[Saved data entries]
════════════════════

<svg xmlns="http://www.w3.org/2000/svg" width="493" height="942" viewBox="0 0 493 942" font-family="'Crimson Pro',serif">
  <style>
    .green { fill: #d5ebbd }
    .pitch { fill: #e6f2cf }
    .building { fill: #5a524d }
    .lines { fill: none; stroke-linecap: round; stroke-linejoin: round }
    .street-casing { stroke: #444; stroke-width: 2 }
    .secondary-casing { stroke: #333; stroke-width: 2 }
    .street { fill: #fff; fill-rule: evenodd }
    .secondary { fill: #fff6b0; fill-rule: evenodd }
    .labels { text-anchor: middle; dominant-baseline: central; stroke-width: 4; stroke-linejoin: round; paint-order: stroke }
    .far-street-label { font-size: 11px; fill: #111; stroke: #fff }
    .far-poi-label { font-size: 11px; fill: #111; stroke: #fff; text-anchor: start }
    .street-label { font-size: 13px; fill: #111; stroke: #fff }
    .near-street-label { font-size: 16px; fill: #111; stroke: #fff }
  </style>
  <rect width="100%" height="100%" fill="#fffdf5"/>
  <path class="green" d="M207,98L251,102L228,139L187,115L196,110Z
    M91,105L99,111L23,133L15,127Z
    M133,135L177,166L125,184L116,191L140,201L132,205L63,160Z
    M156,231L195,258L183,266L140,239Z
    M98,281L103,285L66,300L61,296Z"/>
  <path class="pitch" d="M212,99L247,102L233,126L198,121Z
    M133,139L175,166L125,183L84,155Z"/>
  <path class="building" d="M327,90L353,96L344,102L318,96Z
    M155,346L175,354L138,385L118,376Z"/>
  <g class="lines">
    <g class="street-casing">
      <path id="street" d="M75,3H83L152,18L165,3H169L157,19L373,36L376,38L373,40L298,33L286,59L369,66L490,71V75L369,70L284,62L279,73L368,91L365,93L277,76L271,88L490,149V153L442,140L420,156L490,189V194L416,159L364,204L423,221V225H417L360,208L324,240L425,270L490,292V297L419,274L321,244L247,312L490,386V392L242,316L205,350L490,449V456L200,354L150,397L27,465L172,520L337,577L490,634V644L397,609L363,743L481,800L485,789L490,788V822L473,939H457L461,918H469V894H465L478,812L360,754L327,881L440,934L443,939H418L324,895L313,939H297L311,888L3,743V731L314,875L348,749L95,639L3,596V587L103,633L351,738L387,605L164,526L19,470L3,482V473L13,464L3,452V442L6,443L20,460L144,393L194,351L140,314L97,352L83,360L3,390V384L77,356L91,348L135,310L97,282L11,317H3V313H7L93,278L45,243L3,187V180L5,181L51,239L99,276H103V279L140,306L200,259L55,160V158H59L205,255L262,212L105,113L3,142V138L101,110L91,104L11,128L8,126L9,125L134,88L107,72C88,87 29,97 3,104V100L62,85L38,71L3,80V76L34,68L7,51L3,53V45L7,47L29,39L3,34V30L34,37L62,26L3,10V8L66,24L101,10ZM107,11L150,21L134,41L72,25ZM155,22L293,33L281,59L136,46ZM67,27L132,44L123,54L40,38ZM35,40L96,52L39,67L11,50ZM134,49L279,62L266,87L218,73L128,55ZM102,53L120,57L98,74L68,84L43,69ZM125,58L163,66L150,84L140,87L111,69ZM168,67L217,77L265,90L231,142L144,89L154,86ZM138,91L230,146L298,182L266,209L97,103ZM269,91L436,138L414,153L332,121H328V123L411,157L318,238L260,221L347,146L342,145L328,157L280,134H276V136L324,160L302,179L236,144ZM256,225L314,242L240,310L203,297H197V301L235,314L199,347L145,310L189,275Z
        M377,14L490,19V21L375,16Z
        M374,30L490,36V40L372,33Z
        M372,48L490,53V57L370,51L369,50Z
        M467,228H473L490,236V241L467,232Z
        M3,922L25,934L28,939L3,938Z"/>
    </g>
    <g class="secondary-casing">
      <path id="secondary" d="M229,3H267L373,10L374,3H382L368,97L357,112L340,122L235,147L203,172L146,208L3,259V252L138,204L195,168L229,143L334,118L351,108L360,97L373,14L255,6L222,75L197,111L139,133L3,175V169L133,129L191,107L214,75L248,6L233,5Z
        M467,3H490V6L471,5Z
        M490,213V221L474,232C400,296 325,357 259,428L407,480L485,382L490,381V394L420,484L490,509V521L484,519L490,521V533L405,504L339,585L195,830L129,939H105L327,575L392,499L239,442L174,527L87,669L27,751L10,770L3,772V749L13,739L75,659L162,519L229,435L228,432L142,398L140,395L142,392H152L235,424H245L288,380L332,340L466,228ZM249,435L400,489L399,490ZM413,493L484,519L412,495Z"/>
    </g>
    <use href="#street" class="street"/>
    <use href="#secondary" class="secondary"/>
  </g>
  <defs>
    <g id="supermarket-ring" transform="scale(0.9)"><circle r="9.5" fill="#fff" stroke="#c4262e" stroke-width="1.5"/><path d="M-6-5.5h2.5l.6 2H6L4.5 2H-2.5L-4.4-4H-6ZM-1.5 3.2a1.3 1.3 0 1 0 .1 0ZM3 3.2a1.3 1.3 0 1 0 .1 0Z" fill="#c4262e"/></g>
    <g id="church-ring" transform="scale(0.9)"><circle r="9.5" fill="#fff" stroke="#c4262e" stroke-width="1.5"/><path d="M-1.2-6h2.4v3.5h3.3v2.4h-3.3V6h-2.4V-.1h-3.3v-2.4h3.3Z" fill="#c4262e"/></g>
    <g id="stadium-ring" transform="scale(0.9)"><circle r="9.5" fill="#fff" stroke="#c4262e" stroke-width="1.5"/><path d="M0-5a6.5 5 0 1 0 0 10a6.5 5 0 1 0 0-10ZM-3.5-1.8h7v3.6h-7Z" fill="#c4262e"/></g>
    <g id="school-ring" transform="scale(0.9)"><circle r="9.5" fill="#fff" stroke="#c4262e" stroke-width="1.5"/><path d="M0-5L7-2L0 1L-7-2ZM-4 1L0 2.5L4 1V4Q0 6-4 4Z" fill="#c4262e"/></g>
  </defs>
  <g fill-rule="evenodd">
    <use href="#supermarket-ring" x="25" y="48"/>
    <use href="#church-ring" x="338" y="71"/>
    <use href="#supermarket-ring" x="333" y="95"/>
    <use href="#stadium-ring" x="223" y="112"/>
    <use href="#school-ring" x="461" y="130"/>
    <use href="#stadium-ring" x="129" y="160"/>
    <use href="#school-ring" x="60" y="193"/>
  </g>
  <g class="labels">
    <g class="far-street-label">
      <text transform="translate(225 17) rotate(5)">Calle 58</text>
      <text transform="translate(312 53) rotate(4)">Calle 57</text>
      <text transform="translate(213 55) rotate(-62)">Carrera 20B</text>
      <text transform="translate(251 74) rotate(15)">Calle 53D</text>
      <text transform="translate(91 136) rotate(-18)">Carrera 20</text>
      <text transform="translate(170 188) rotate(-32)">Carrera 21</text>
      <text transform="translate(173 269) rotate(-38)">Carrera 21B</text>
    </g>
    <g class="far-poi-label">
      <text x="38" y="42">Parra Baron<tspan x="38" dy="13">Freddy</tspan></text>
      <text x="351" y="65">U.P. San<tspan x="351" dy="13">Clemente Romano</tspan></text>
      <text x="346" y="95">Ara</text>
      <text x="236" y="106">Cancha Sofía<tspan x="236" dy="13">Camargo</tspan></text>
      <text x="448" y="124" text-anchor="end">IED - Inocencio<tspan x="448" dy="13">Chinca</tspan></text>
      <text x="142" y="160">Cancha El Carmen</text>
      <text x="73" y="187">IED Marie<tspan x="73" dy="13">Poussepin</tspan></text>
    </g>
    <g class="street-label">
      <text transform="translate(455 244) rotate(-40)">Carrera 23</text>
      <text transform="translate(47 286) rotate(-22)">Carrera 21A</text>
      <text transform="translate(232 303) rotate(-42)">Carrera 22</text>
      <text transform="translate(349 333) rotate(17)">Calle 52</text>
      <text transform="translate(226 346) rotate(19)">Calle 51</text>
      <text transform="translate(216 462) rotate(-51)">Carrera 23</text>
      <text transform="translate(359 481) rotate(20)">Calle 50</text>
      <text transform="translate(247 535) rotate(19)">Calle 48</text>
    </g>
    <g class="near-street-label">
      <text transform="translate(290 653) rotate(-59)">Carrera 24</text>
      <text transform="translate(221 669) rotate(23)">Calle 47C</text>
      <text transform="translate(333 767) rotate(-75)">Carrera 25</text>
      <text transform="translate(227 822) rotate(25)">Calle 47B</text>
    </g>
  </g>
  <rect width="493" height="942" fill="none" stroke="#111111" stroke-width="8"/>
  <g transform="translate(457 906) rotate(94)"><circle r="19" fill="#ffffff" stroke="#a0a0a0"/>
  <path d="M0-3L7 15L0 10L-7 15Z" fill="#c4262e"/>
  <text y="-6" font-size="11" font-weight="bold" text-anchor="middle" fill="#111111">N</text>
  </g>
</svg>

════════════════════

ASSIGNED TASK
Report each line in the data above that holds the word "lines" by copying it.

OUTPUT BELOW
    .lines { fill: none; stroke-linecap: round; stroke-linejoin: round }
  <g class="lines">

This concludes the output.